Required area \[ = {A_1} + {A_2} - {A_3}\]
On substituting the value of the areas, we get
 \[ \Rightarrow \] Required area \[ = \dfrac{\pi }{2} - \dfrac{{4\left( {2\sqrt 2 - 1} \right)}}{{\pi \sqrt 2 }}\left( {\dfrac{{{\pi ^2}}}{{16}}} \right) + \dfrac{\pi }{2} - \dfrac{{4\left( {2\sqrt 2 - 1} \right)}}{{\pi \sqrt 2 }}\left( {\dfrac{{{\pi ^2}}}{{16}}} \right) - \sqrt 2 \]
On further simplifying the terms, we get
 \[ \Rightarrow \] Required area \[ = \pi - \dfrac{{\left( {2\sqrt 2 - 1} \right)}}{{4\sqrt 2 }}\pi - \sqrt 2 \]
On taking the factor common, we get
\[ \Rightarrow \] Required area \[ = \pi \left( {1 - \dfrac{{\left( {2\sqrt 2 - 1} \right)}}{{4\sqrt 2 }}} \right) - \sqrt 2 \]
On subtracting the terms, we get
\[ \Rightarrow \] Required area \[ = \pi \left( {\dfrac{{4\sqrt 2 - 2\sqrt 2 + 1}}{{4\sqrt 2 }}} \right) - \sqrt 2 \]
\[ \Rightarrow \] Required area \[ = \pi \left( {\dfrac{{2\sqrt 2 + 1}}{{4\sqrt 2 }}} \right) - \sqrt 2 \]
On multiplying \[\sqrt 2 \] to numerator and denominator of the first term, we get
\[ \Rightarrow \] Required area \[ = \pi \left( {\dfrac{{\left( {2\sqrt 2 + 1} \right)\sqrt 2 }}{{4\sqrt 2 \times \sqrt 2 }}} \right) - \sqrt 2 \]
\[ \Rightarrow \] Required area \[ = \pi \left( {\dfrac{{4 + \sqrt 2 }}{8}} \right) - \sqrt 2 \]

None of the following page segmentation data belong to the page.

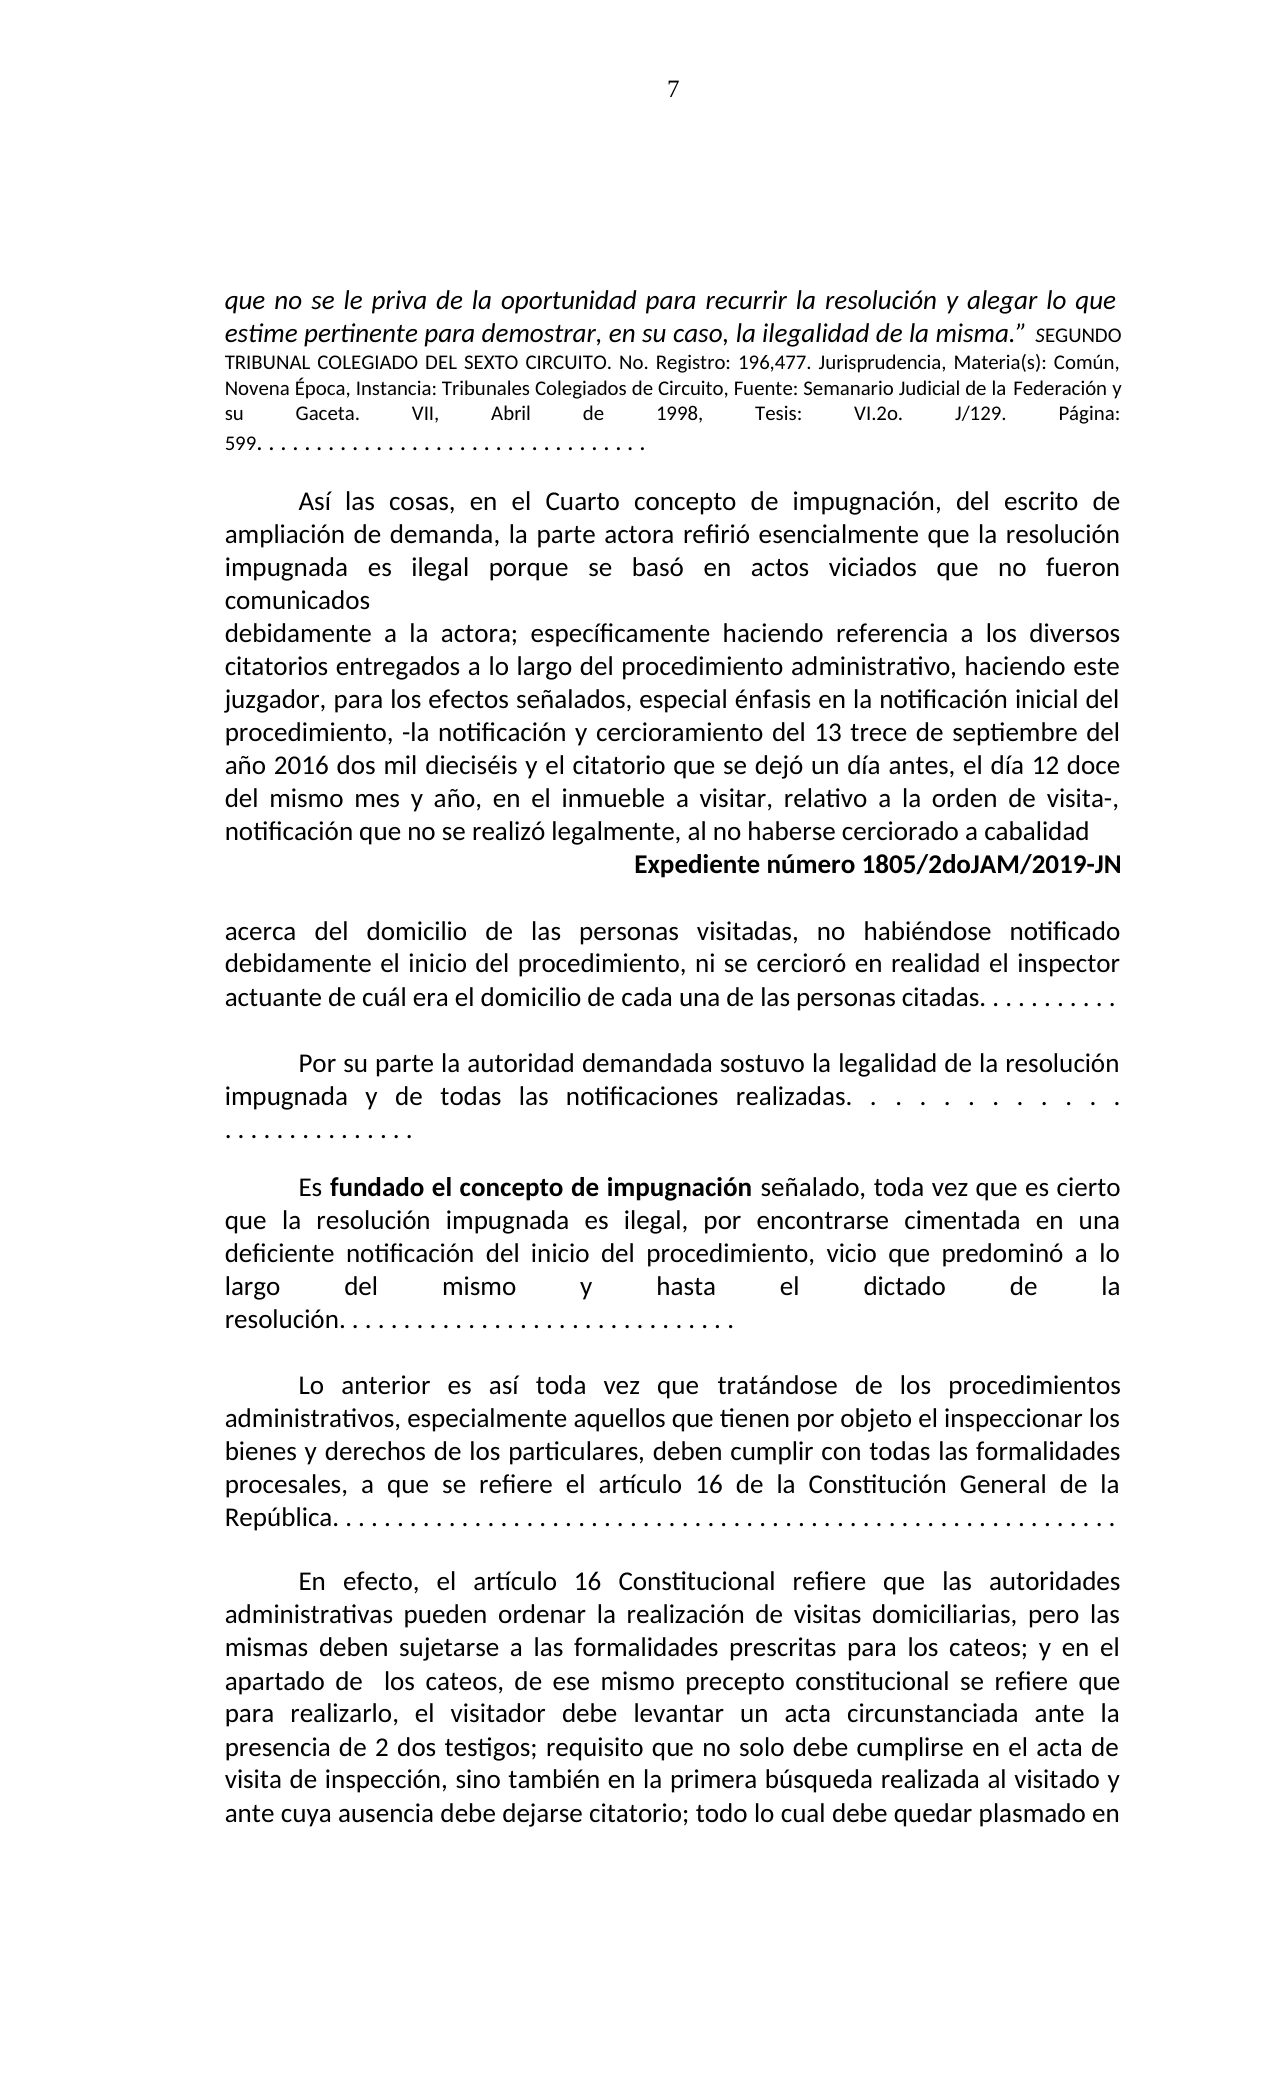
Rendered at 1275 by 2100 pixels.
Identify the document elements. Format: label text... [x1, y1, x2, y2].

text Expediente número 1805/2doJAM/2019-JN [224, 848, 1121, 881]
text Lo anterior es así toda vez que tratándose de los procedimientos administrativos, especialmente aquellos que tienen por objeto el inspeccionar los bienes y derechos de los particulares, deben cumplir con todas las formalidades procesales, a que se refiere el artículo 16 de la Constitución General de la República. . . . . . . . . . . . . . . . . . . . . . . . . . . . . . . . . . . . . . . . . . . . . . . . . . . . . . . . . . . . . [224, 1368, 1121, 1533]
text debidamente a la actora; específicamente haciendo referencia a los diversos citatorios entregados a lo largo del procedimiento administrativo, haciendo este juzgador, para los efectos señalados, especial énfasis en la notificación inicial del procedimiento, -la notificación y cercioramiento del 13 trece de septiembre del año 2016 dos mil dieciséis y el citatorio que se dejó un día antes, el día 12 doce del mismo mes y año, en el inmueble a visitar, relativo a la orden de visita-, notificación que no se realizó legalmente, al no haberse cerciorado a cabalidad [224, 616, 1121, 848]
text Así las cosas, en el Cuarto concepto de impugnación, del escrito de ampliación de demanda, la parte actora refirió esencialmente que la resolución impugnada es ilegal porque se basó en actos viciados que no fueron comunicados [224, 484, 1121, 616]
text Por su parte la autoridad demandada sostuvo la legalidad de la resolución impugnada y de todas las notificaciones realizadas. . . . . . . . . . . . . . . . . . . . . . . . . . . [224, 1046, 1121, 1145]
text Es fundado el concepto de impugnación señalado, toda vez que es cierto que la resolución impugnada es ilegal, por encontrarse cimentada en una deficiente notificación del inicio del procedimiento, vicio que predominó a lo largo del mismo y hasta el dictado de la resolución. . . . . . . . . . . . . . . . . . . . . . . . . . . . . . . [224, 1170, 1121, 1335]
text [224, 1564, 1121, 1829]
text acerca del domicilio de las personas visitadas, no habiéndose notificado debidamente el inicio del procedimiento, ni se cercioró en realidad el inspector actuante de cuál era el domicilio de cada una de las personas citadas. . . . . . . . . . . [224, 914, 1121, 1013]
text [224, 283, 1121, 456]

Hence, the required area is equal to \[\dfrac{{4 + \sqrt 2 }}{8}\pi - \sqrt 2 \]

Therefore, the correct option is option A.

Note:
To solve this problem, we need to remember the basic formulas of integration of many functions. Integration is a method of summing up the discrete data. It is the inverse of differentiation. We need to remember that the area under any curve and straight lines is calculated by using the integration method. We can see that the area that we have obtained is symmetrical about the \[y\] axis.